Poitiers le 17 thermidor
L’ouragan de vendredi dernier a présenté des résultats bien effrayants pour les habitans d’un de nos quartiers.
Plusieurs nuages amoncelés ont crevé tout à coup sur les champs qui dominent le faubourg de Montbernage, et ont formé un torrent qui s’est répandu avec impétuosité, en détruisant tout ce qui s’est trouvé sur son passage. Quatre maison de l’extrémité du bourg ont été entrainées ; un homme a disparu sous les ruines de la sienne ; le pavé de la rue a été arraché à plusieurs pieds de profondeur. Tous ces décombres roulaient pêle-mêle avec les meubles et les produits de la récolte, dans cette masse d’eau qui menaçait de tout engloutir, lorsqu’un nouveau désastre est venu augmenter l’alarme générale. De la chaux renfermée dans une grange remplie de grains a été enflammée par l’eau qui y avait pénétré ; le feu était prêt d’incendier les maisons voisines ; mais les secours les plus prompt en ont arrêté les progrès, et le dévouement des habitans de la ville a sauvé le faubourg des suites de cet accident.
Après l’écoulement des eaux, la curiosité publique a voulu contempler leurs funestes ravages. On a vu avec effroi des murs renversés, des arbres arrachés et portés loin du lieu où ils furent plantés ; les maisons que le torrent avait épargnées, remplies de terre, de débris de toute espèce, qui attestaient son passage ; enfin, des cultivateurs qui jouissaient d’une honnête médiocrité, fruit de leur travail, réduits en un instant à la misère et au désespoir.
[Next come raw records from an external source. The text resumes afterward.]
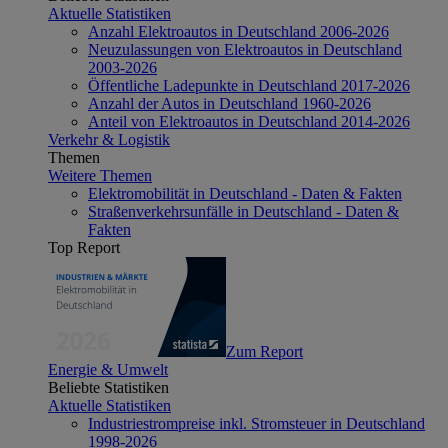
Aktuelle Statistiken
Anzahl Elektroautos in Deutschland 2006-2026
Neuzulassungen von Elektroautos in Deutschland
2003-2026
Öffentliche Ladepunkte in Deutschland 2017-2026
Anzahl der Autos in Deutschland 1960-2026
Anteil von Elektroautos in Deutschland 2014-2026
Verkehr & Logistik
Themen
Weitere Themen
Elektromobilität in Deutschland - Daten & Fakten
Straßenverkehrsunfälle in Deutschland - Daten &
Fakten
Top Report
Zum Report
Energie & Umwelt
Beliebte Statistiken
Aktuelle Statistiken
Industriestrompreise inkl. Stromsteuer in Deutschland
1998-2026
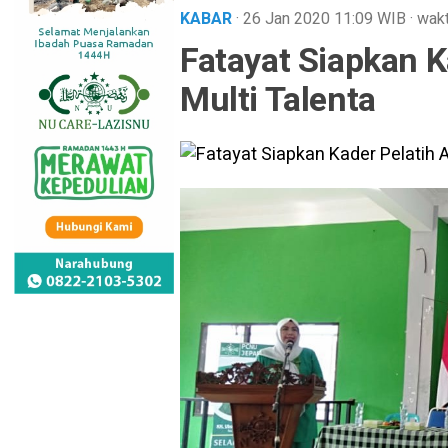
KABAR
· 26 Jan 2020
11:09
WIB
·
wakt
Fatayat Siapkan K
Multi Talenta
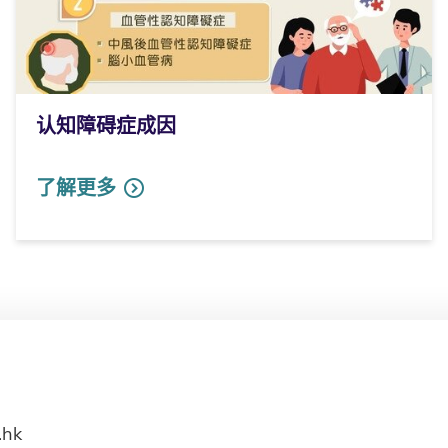
认知障碍症成因
了解更多
.hk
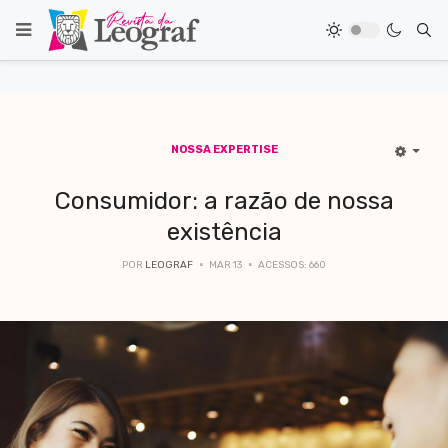
NOSSA EXPERTISE
Consumidor: a razão de nossa
existência
POR
LEOGRAF
MAR 13
ACESSOS: 660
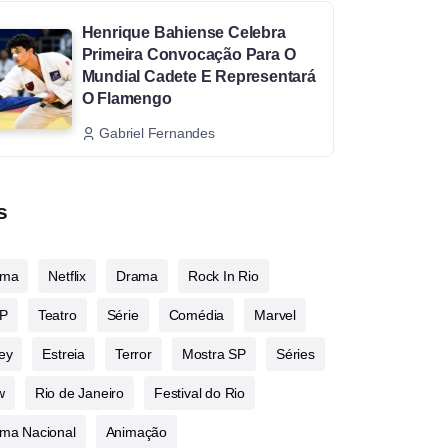
Henrique Bahiense Celebra
Primeira Convocação Para O
Mundial Cadete E Representará
O Flamengo
Gabriel Fernandes
s
ema
Netflix
Drama
Rock In Rio
P
Teatro
Série
Comédia
Marvel
ey
Estreia
Terror
Mostra SP
Séries
w
Rio de Janeiro
Festival do Rio
ma Nacional
Animação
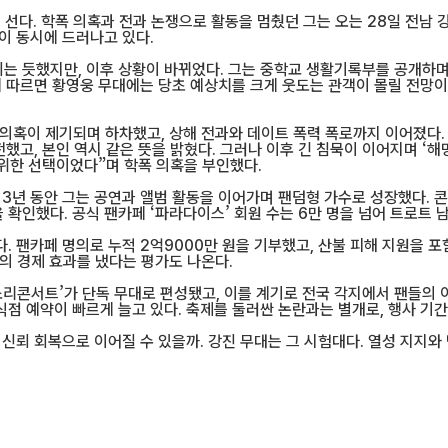
선다. 학폭 의혹과 전과 논쟁으로 활동을 멈췄던 그는 오는 28일 전남 
이 동시에 드러나고 있다.
 듯했지만, 이후 상황이 바뀌었다. 그는 중학교 생활기록부를 공개하며 
 따르면 황영웅 무대에는 당초 예상치를 크게 웃도는 관객이 몰릴 전망이다
 의혹이 제기되며 하차했고, 상해 전과와 데이트 폭력 폭로까지 이어졌다. 
했고, 본인 역시 같은 뜻을 밝혔다. 그러나 이후 긴 침묵이 이어지며 ‘
 위한 선택이었다”며 학폭 의혹을 부인했다.
3년 동안 그는 공연과 앨범 활동을 이어가며 팬덤형 가수로 성장했다. 콘
인했다. 공식 팬카페 ‘파라다이스’ 회원 수는 6만 명을 넘어 트로트 남
. 팬카페 명의로 누적 2억9000만 원을 기부했고, 산불 피해 지원을 
대의 경제 효과를 냈다는 평가도 나온다.
소리콘서트’가 단독 무대로 편성됐고, 이를 계기로 전국 각지에서 팬들의 
점 예약이 빠르게 늘고 있다. 축제를 둘러싼 논란과는 별개로, 행사 기간
신뢰 회복으로 이어질 수 있을까. 강진 무대는 그 시험대다. 열성 지지와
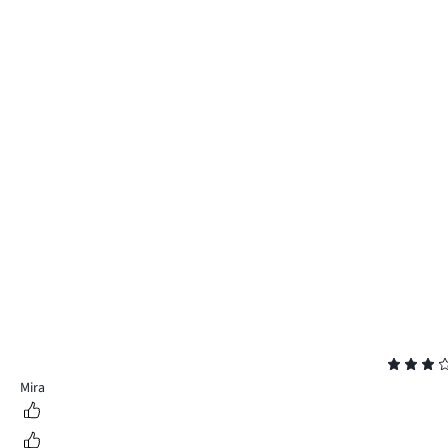
Beoordeling
3
Mira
(Journal de Poitiers, du département de la Vienne n° 125 du 19 thermidor an XIII (mardi 7 août 1804), p. 1-2.
Poitiers le 24 thermidor
Nous allons ajouter à ce que nous avons publié dans le dernier numéro de ce Journal, quelques détails sur l’évènement arrivé le 15 de ce mois au faubourg de Montbernage. Nous les puisons dans le procès-verbal rédigé par les commissaires de police de cette ville, et que l’on a bien voulu nous communiquer. On lit que « dès l’instant que M. le Maire a été prévenu de cet accident, il a donné l’ordre de sonner le tocsin, est allé lui-même prévenir le commandant de la place de faire battre la générale, et est ensuite descendu au lieu dévasté, où il est entré dans l’eau jusqu’à la ceinture, pour porter du secours à ses concitoyens. Son exemple a été suivi par plusieurs habitans de la ville. Le 63e régiment, en garnison en cette ville, y est accouru. Nous avons remarqué, disent les commissaires de police, M. le major, les officiers et les soldats entrer dans l’eau jusqu’à la ceinture, ainsi que le capitaine des pompiers et les pompiers. Ils sont parvenus, par une grande activité, à éteindre le feu, à sauver des flammes les débris des gerbes, et à garantir de l’incendie les maisons voisines. Le torrent de l’eau était si rapide, qu’il entraînait des quartiers de pierre que dix hommes n’auraient pu porter… La nommée Daniau, femme Roux, et trois enfans étaient renfermés dans une chambre mitoyenne de la grange où le feu était pris ; il leur était impossible d’en sortir sans périr, ayant six pieds d’eau dans les appartemens bas et le feu dans le grenier. Les sieurs Lambert fils, ancien militaire, Chardonnière jeune, Orillard fils, Doussaint fils ; les deux enfans du sieur Félix Grimault ; Pierre Marie Mascurie, charron, et Bonneau, tourneur, voyant le danger qui menaçait la mère et les enfans, se sont jetés à la nage à la rive opposée du Clain qu’ils ont traversé, ont franchi le torrent dudit Montbernage, et, à force de travail et de courage, sont parvenus à sauver la mère et les enfans des flammes et de l’eau qui les menaçaient…… Le torrent a été si violent, qu’il a emporté le nommé Antoine Gendrault dit Saint-Antoine, cultivateur, lequel a été trouvé noyé et couvert de quatre à cinq pieds de sable et de terre, dans un jardin bas. Il a aussi entraîné un enfant du nommé Joseph Deforges……Ce torrent impétueux a occasionné de si grandes pertes, qu’il nous est impossible d’en faire l’énumération….. »
(Journal de Poitiers, du département de la Vienne n° 126 du 26 thermidor an XIII (mardi 14 août 1804), p. 2-3.